__Task prompt__
In the records below, find the line that contains "toaster: present [1540,316,1825,478]" and the line that contains "cutting board: none", then retype exactly those two lines and every line between them.

__Records provided__
• • • • •

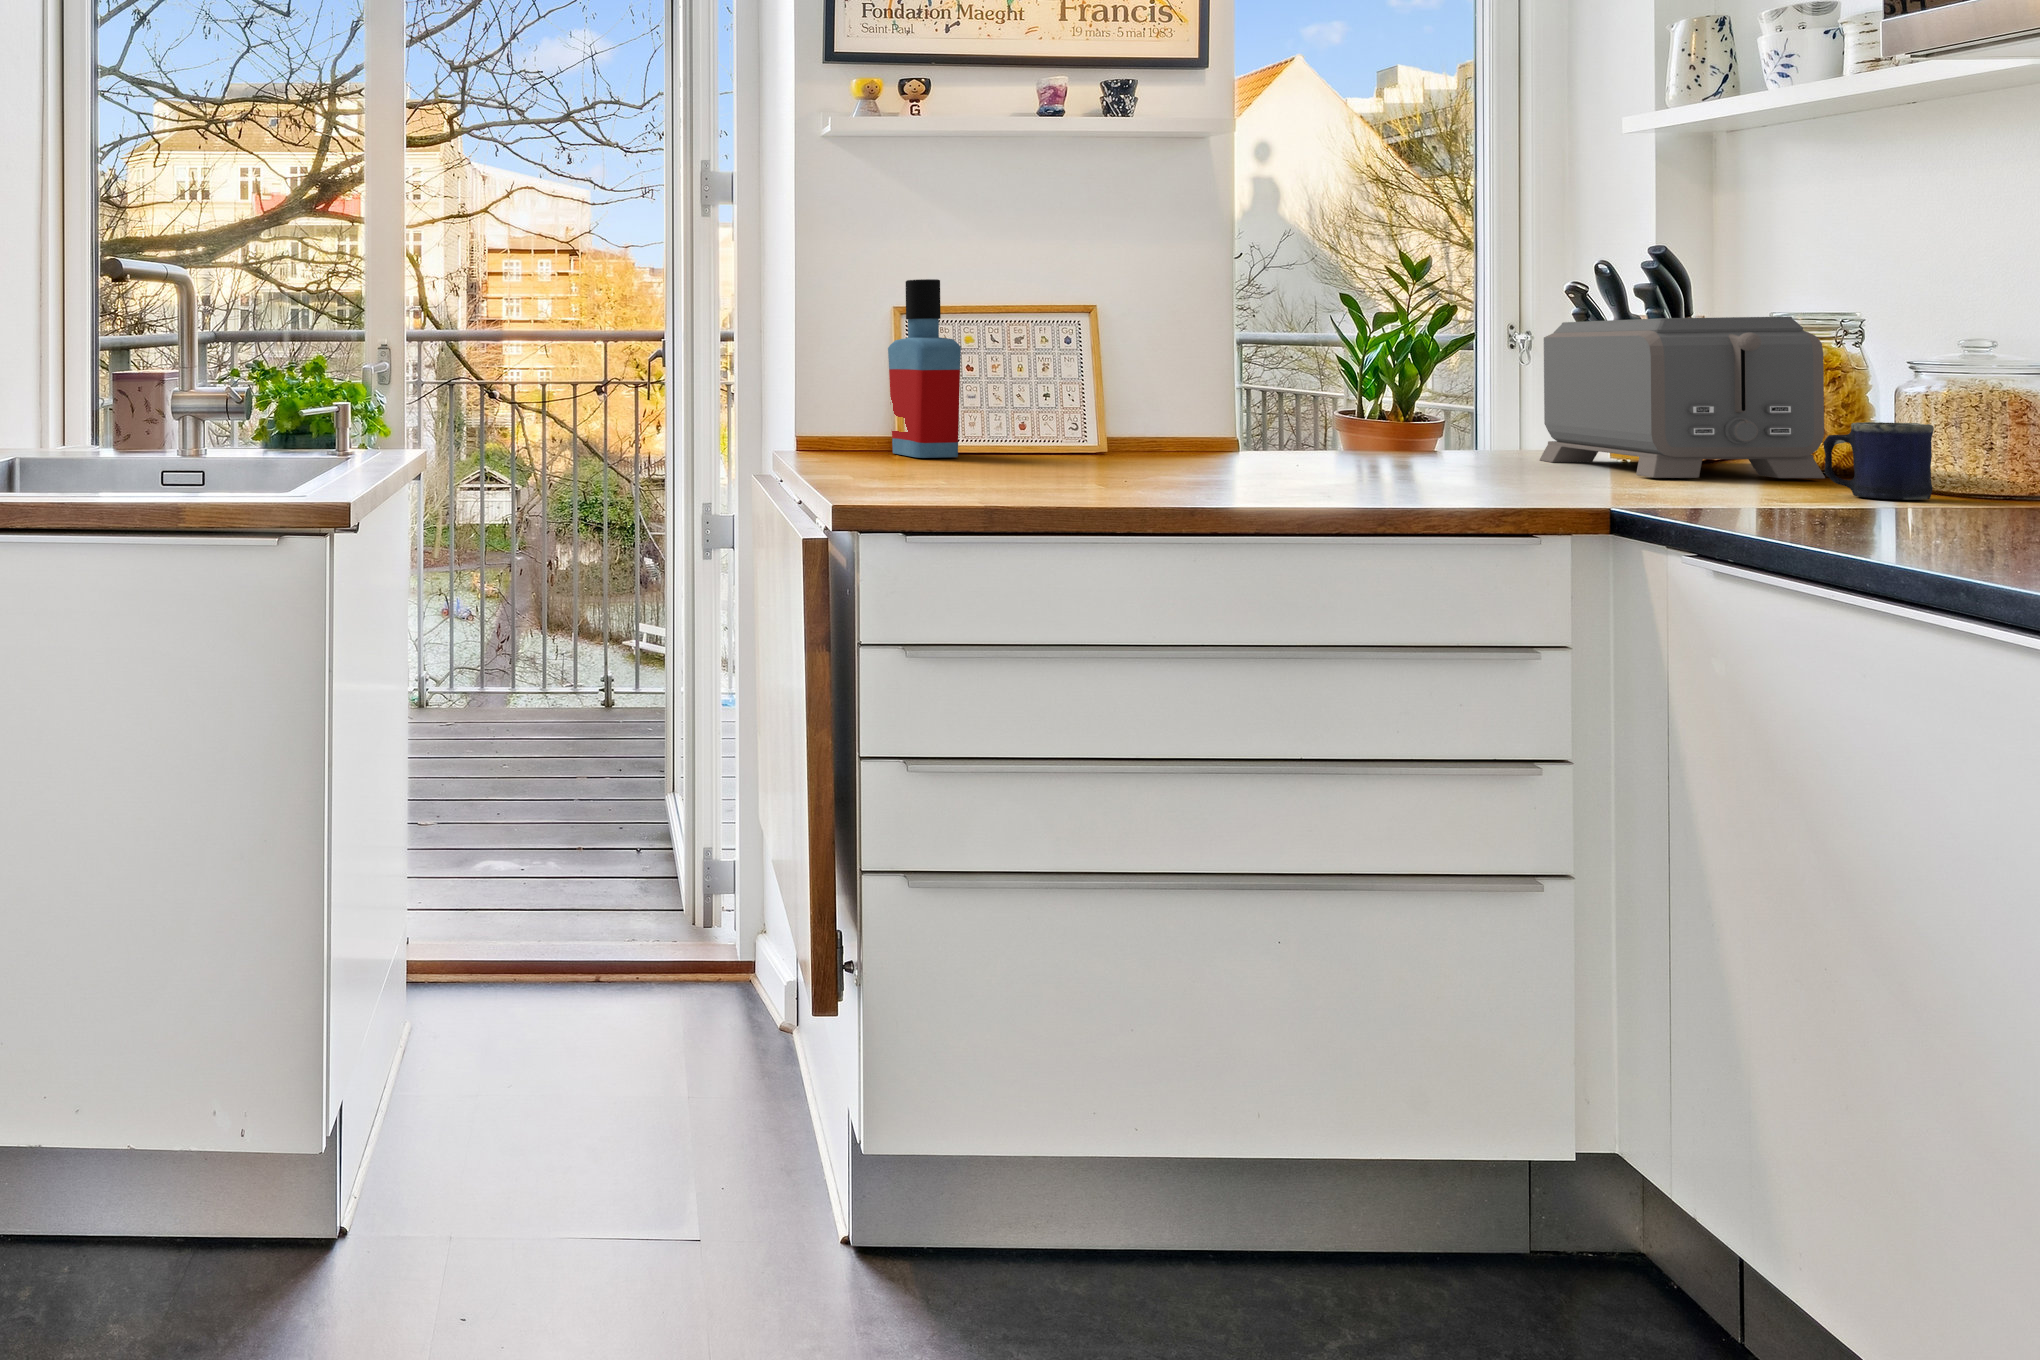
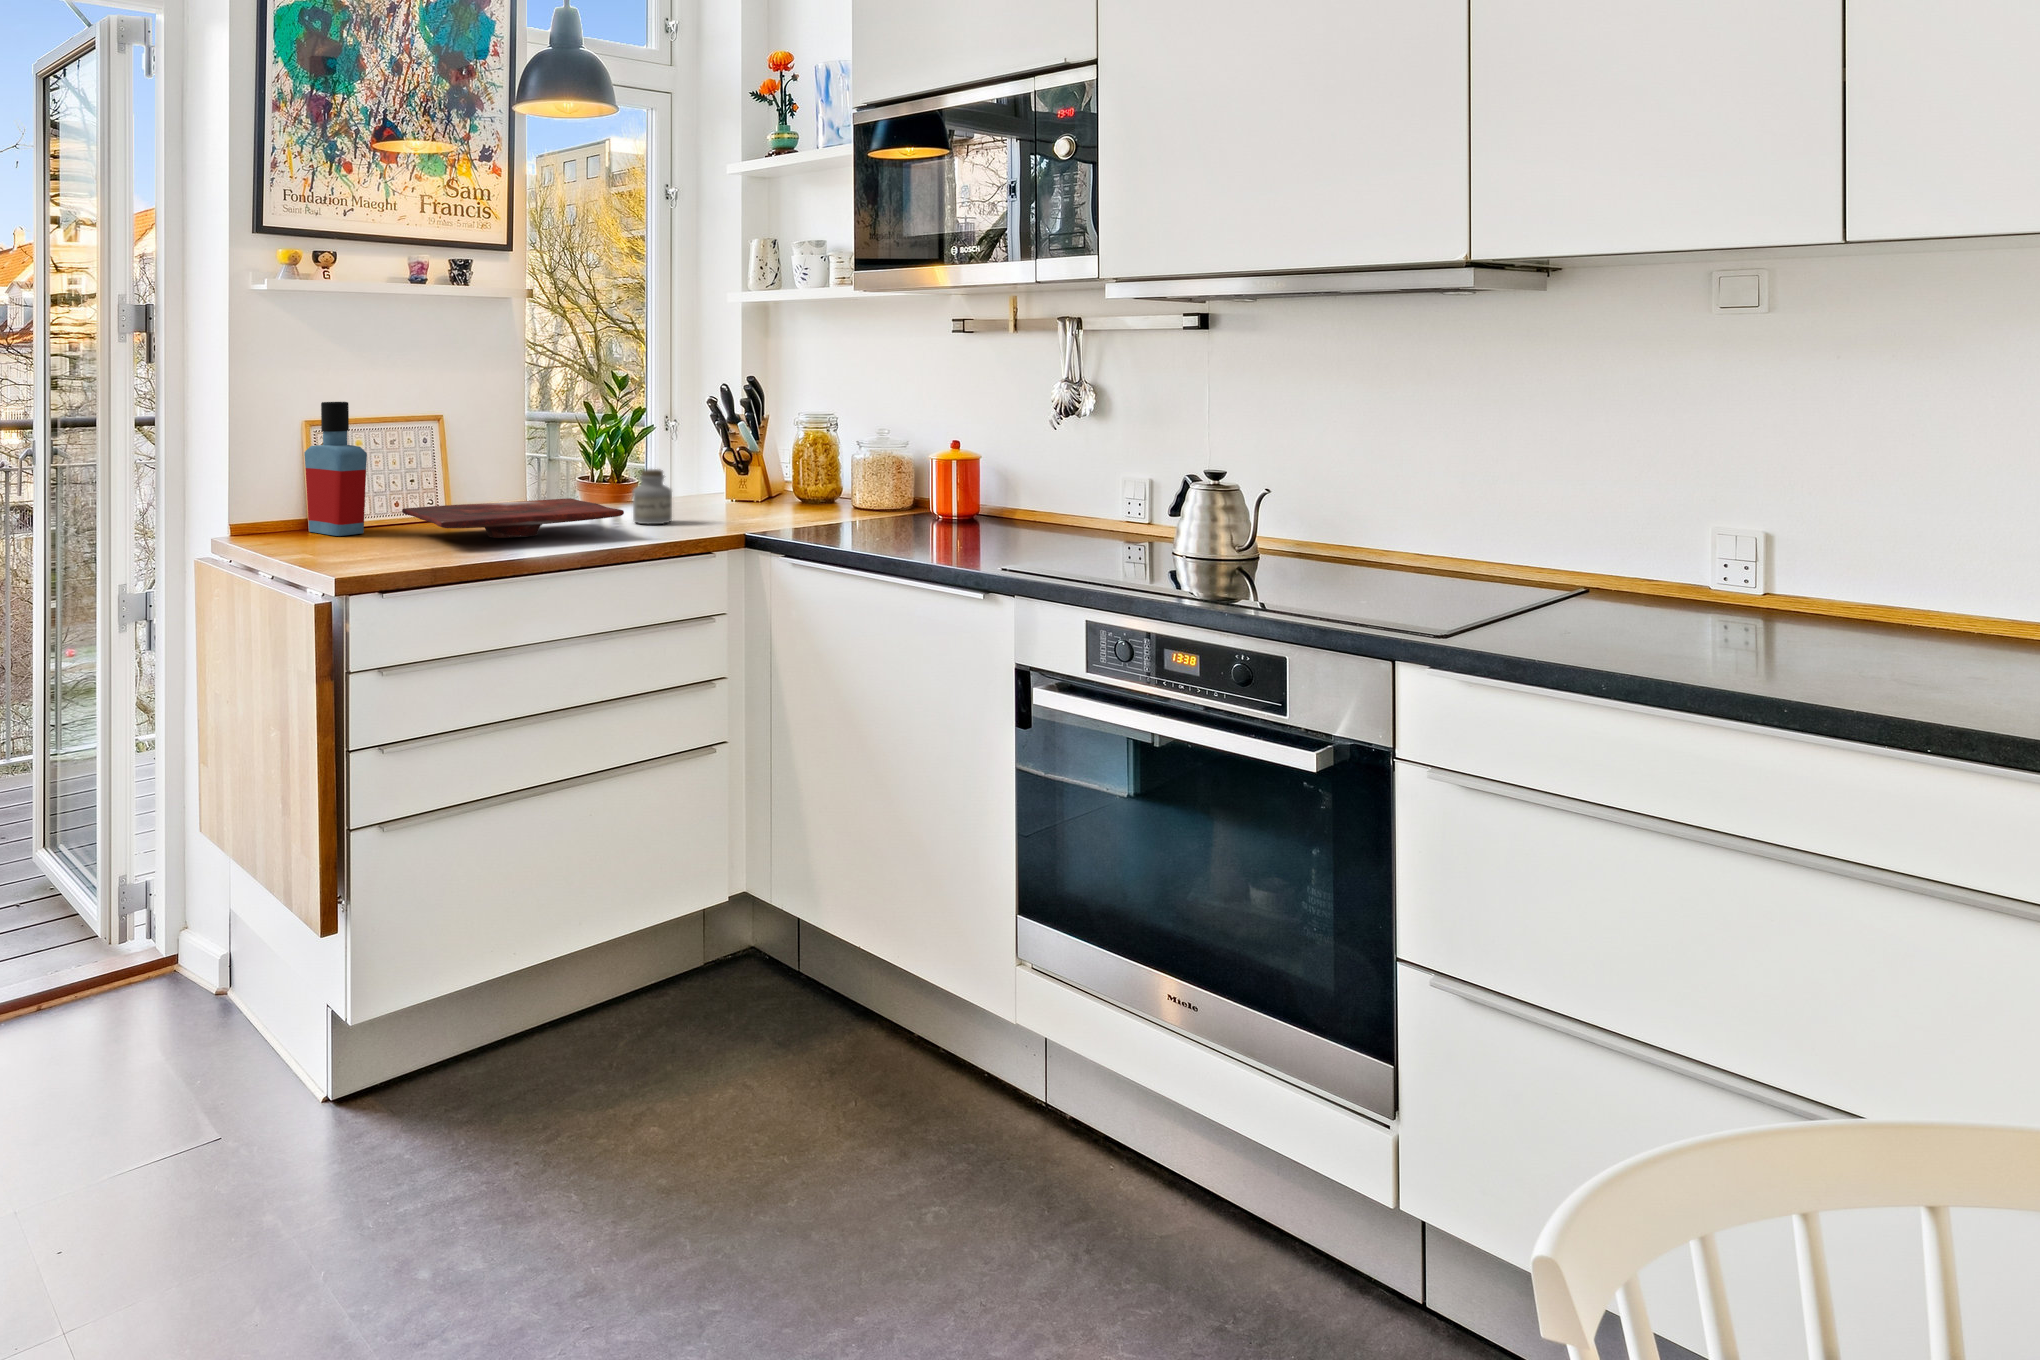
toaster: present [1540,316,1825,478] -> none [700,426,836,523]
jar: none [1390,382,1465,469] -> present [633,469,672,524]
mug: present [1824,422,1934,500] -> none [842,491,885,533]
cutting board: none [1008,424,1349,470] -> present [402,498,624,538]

• • • • •

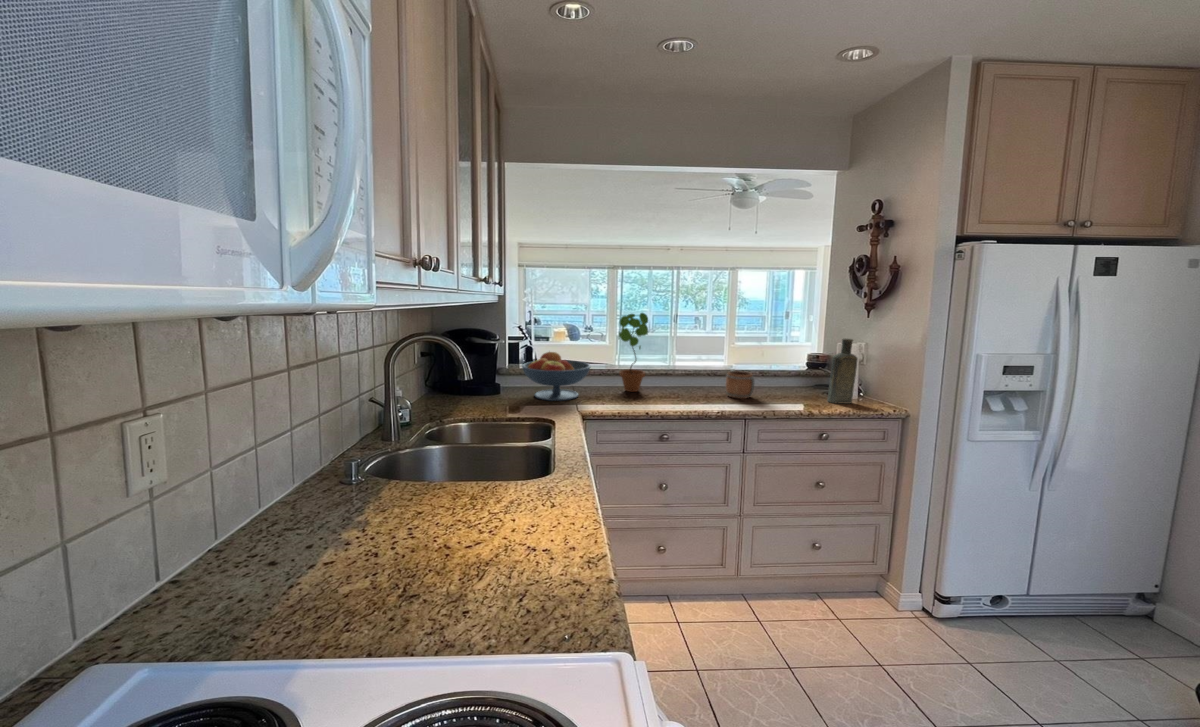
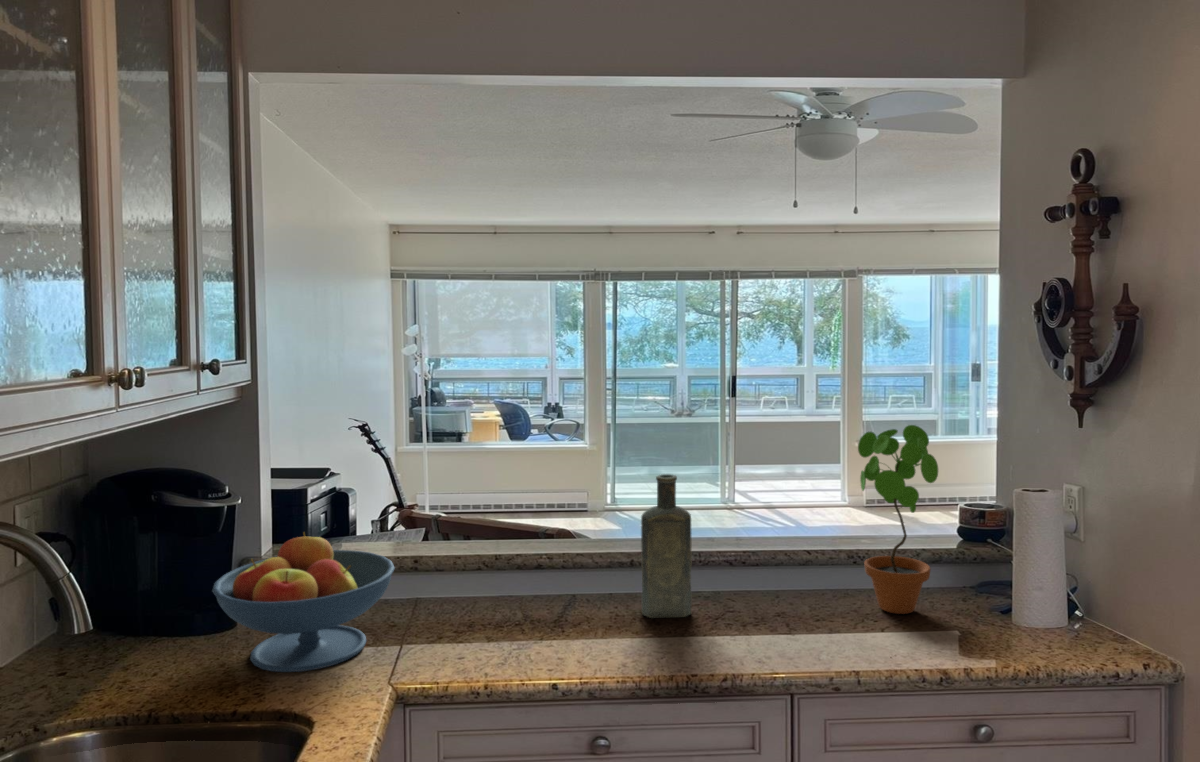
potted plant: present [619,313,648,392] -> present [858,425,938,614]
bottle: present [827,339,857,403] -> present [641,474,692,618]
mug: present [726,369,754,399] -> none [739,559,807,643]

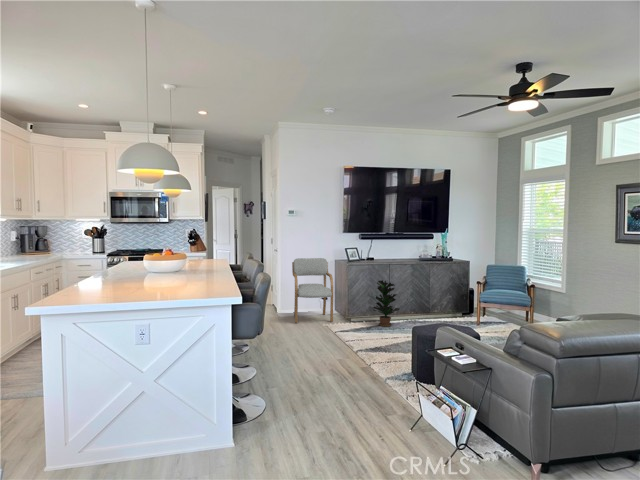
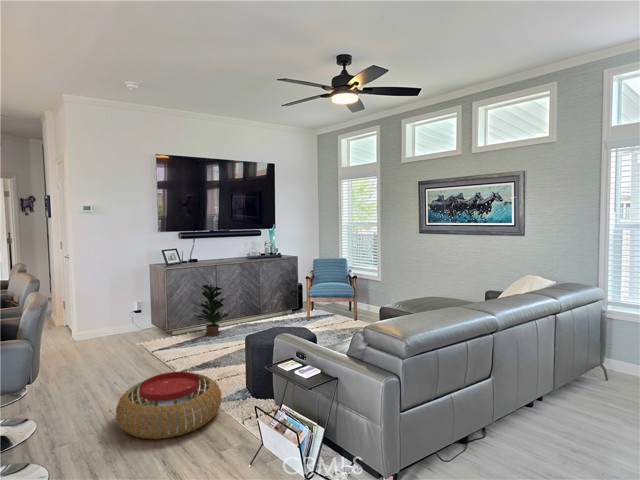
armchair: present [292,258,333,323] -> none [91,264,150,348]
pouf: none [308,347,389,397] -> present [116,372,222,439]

• • • • •

__Expected answer__
toaster: present [1540,316,1825,478] -> none [700,426,836,523]
jar: none [1390,382,1465,469] -> present [633,469,672,524]
mug: present [1824,422,1934,500] -> none [842,491,885,533]
cutting board: none [1008,424,1349,470] -> present [402,498,624,538]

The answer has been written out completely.